Emerging studies as the present project indicate that consistent NFB/BS training could contribute to a more regulated stress response. Moreover, by promoting a state of mental calmness and clarity, NFB/BS could foster greater emotional well-being. Beyond cognition, NFB holds promise for regulating distress and enhancing overall mental health outcomes in the older population. Emotional well-being is a critical component of healthy aging, significantly influencing overall life satisfaction [1,2,3,4,5,6,7].

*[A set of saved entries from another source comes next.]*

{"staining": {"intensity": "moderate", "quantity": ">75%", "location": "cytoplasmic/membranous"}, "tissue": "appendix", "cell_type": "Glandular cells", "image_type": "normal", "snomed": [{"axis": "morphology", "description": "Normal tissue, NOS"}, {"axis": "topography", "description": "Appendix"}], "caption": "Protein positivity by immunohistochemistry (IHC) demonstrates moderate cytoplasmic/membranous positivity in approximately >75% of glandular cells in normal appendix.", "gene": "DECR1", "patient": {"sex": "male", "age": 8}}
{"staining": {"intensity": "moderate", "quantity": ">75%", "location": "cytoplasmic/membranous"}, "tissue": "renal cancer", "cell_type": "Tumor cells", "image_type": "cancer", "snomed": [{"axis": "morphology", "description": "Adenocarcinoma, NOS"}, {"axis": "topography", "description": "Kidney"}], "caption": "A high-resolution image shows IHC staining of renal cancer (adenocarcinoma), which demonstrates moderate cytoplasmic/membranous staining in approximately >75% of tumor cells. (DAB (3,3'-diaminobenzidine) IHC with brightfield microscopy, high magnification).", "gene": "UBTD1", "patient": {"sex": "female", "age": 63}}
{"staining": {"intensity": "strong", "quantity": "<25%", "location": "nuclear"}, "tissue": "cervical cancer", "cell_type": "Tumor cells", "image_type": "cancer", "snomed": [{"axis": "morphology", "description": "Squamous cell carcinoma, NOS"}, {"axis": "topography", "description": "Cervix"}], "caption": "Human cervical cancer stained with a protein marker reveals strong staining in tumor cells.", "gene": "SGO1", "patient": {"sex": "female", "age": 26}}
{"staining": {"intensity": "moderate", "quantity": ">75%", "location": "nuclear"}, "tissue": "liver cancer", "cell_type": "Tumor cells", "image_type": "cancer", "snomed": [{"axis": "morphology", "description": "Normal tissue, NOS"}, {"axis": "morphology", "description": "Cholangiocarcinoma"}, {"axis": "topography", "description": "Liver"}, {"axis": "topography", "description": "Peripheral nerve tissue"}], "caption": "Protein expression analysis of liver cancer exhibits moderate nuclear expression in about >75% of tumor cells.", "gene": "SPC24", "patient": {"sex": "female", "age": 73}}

Despite its promising potential, the application of NFB/BS in older adults is accompanied by significant challenges. The variability in individual brain function and the heterogeneity of aging populations necessitate the development of personalized training protocols [2,4,14,15,16,17,18,22].

Moreover, while preliminary research has shown encouraging results, larger-scale and long-term studies are required to establish standardized protocols and validate the efficacy of NFB/BS in this demographic. Future research should focus on optimizing NFB/BS protocols for older adults, including the duration and frequency of training sessions. Investigations into the underlying neural mechanisms that facilitate cognitive and emotional improvements will also be critical. Collaborative efforts among neuroscientists, clinicians, and geriatric specialists can pave the way for integrating NFB/BS into comprehensive geriatric care programs [2,3,7,14,15,16,17,18,22].

Additionally, advancements in technology are likely to enhance the accessibility and effectiveness of NFB/BS training. Portable and user-friendly devices could make this intervention more widely available, allowing older individuals to benefit from NFB/BS in both clinical and home settings. Such innovations would be particularly beneficial in addressing the growing need for scalable and non-invasive interventions in an aging society.

Focusing on pain management, it is well known that several types of pain are prevalent among aging populations. NFB/BS targeting slow-wave activity (delta/theta modulation) and training could help to reduce pain perception [7,29].

5. Conclusions

NFB/BS represents an exciting frontier in the quest to enhance cognitive and emotional well-being among older adults. By leveraging the brain’s inherent capacity for neuroplasticity, NBF/BS offers a non-invasive and adaptable approach to mitigating the effects of aging on mental function. While further research is essential to refine its application and confirm long-term benefits, the current evidence suggests that NFB/BS may become an invaluable component of holistic geriatric care. Exploring and developing this technology, given its integration into health strategies for older adults, becomes crucial, as these strategies promise a future where aging is approached with resilience, clarity, and enhanced quality of life.